Next time you stop by your neighborhood convenience store to buy a pint of milk or a lottery ticket, think about the owners and the arduous journey they took to have the privilege of selling you an overpriced sleeve of Oreo cookies. My Korean Deli is the story of Ben Howe, a senior editor of The Paris Review, who joins his wife and Korean in-laws in opening a convenience store in Brooklyn.
It’s hard not to sympathize with Howe – despite his wife being an accomplished attorney, he still finds opening a bodega a series of calamities. It looks like How’s life becomes the proverbial losing board game: for every step forward, he takes two steps back. Putting together a family business has its built-in problems, but opening a convenience store in Brooklyn has Howe dealing with neighborhood skirmishes, the locals’ hostility towards gentrification, local ordinances and his ever-increasing tension with his wife and her family.
While working behind the cash register of his deli, Howe also holds down a job with The Paris Review. George Plimpton has a supporting role in the book – and Howe writes him delightfully. Plimpton’s portrayed as intelligent, witty, capricious, mercurial – it’s a lovely tribute to the late publishing icon. While funny, the episodes of The Paris Review also portray the literary magazine’s waning influence, casting a poignant pall.

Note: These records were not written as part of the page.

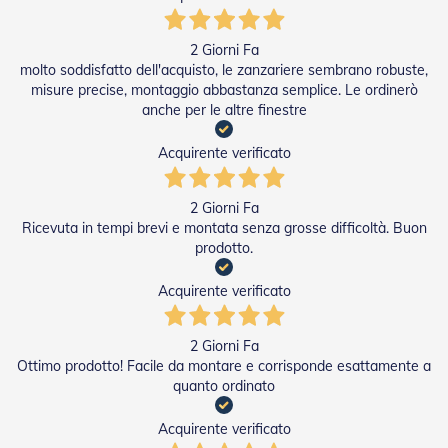
e
I
n
2 Giorni Fa
n
molto soddisfatto dell'acquisto, le zanzariere sembrano robuste,
o
misure precise, montaggio abbastanza semplice. Le ordinerò
v
anche per le altre finestre
a
t
Acquirente verificato
i
v
e
2 Giorni Fa
e
Ricevuta in tempi brevi e montata senza grosse difficoltà. Buon
d
i
prodotto.
D
e
Acquirente verificato
s
i
g
2 Giorni Fa
n
Ottimo prodotto! Facile da montare e corrisponde esattamente a
quanto ordinato
T
a
p
Acquirente verificato
p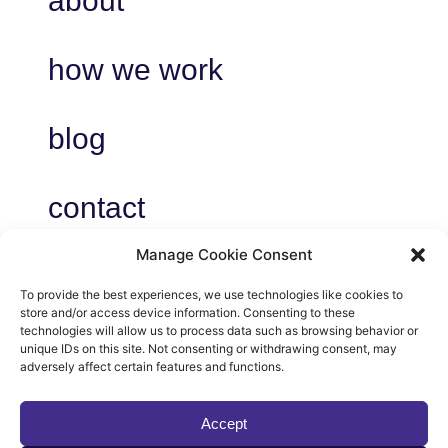
about
how we work
blog
contact
Manage Cookie Consent
To provide the best experiences, we use technologies like cookies to
store and/or access device information. Consenting to these
privacy
technologies will allow us to process data such as browsing behavior or
unique IDs on this site. Not consenting or withdrawing consent, may
voorwaarden
adversely affect certain features and functions.
cookies
Accept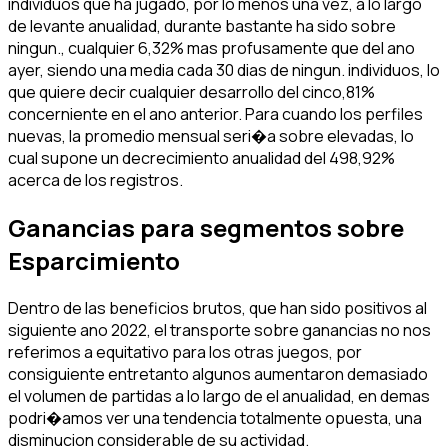
individuos que ha jugado, por lo menos una vez, a lo largo
de levante anualidad, durante bastante ha sido sobre
ningun., cualquier 6,32% mas profusamente que del ano
ayer, siendo una media cada 30 dias de ningun. individuos, lo
que quiere decir cualquier desarrollo del cinco,81%
concerniente en el ano anterior. Para cuando los perfiles
nuevas, la promedio mensual seri�a sobre elevadas, lo
cual supone un decrecimiento anualidad del 498,92%
acerca de los registros.
Ganancias para segmentos sobre
Esparcimiento
Dentro de las beneficios brutos, que han sido positivos al
siguiente ano 2022, el transporte sobre ganancias no nos
referimos a equitativo para los otras juegos, por
consiguiente entretanto algunos aumentaron demasiado
el volumen de partidas a lo largo de el anualidad, en demas
podri�amos ver una tendencia totalmente opuesta, una
disminucion considerable de su actividad.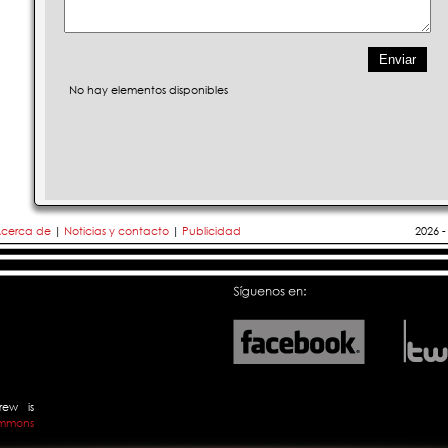
No hay elementos disponibles
cerca de
|
Noticias y contacto
|
Publicidad
2026 
rew
is
mmons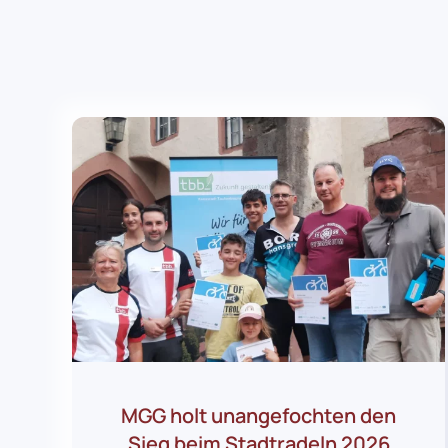
MGG holt unangefochten den
Sieg beim Stadtradeln 2026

Aside from Howe and Plimpton, My Korean Deli is populated with other great characters – most notably Dwayne – the employee Howe inherited from his deli’s owner. Dwayne’s an interesting figure with a foot in two different worlds: Howe’s and his own. At couple times in the book, Howe falls into the trap of making Dwayne into the magical negro, but he does give the man a complex back story that elevates him from a two-dimensional cutout to a real person. At times, Dwayne is a hero, but he still has demons that tail him throughout the book.
Aside from Dwayne, Howe also pays attention to his mother-in-law, Kay. Self-sacrificing, ambitious and impatient, Kay and Howe have a particularly prickly and heated relationship. Despite her short temper and manipulation, Howe writes her with affection and admiration. He spends a lot of time with Kay and though the two don’t ever share a “moment” it’s a great interplay between two generations with markedly different perspectives – the struggling immigrant versus the indulged Wasp.
Like the contrast between Howe and Kay, there are lots of parallels in My Korean Deli. Neighborhoods clash, racial differences emerge, class and economic hierarchies come into play, and change is often not welcome. Some of the tension comes from Howe’s fantasy of what the deli should be, and the reality. He’s continuously trying to recast his deli as a gourmet delicacy shop and is frustrated that Doritos and Old English sell better than fois gras and Pinot.
It’s obvious from Howe’s work that opening a deli is hard and thankless work. He doesn’t sugar coat anything – in fact, he’s embraced the arduous struggles he and his family go through. Still, this isn’t a dour read – it’s funny, often laugh-out-loud funny. It’s a memorable tome and if anything it gives me a tiny bit more perspective when I walk into a 7-11.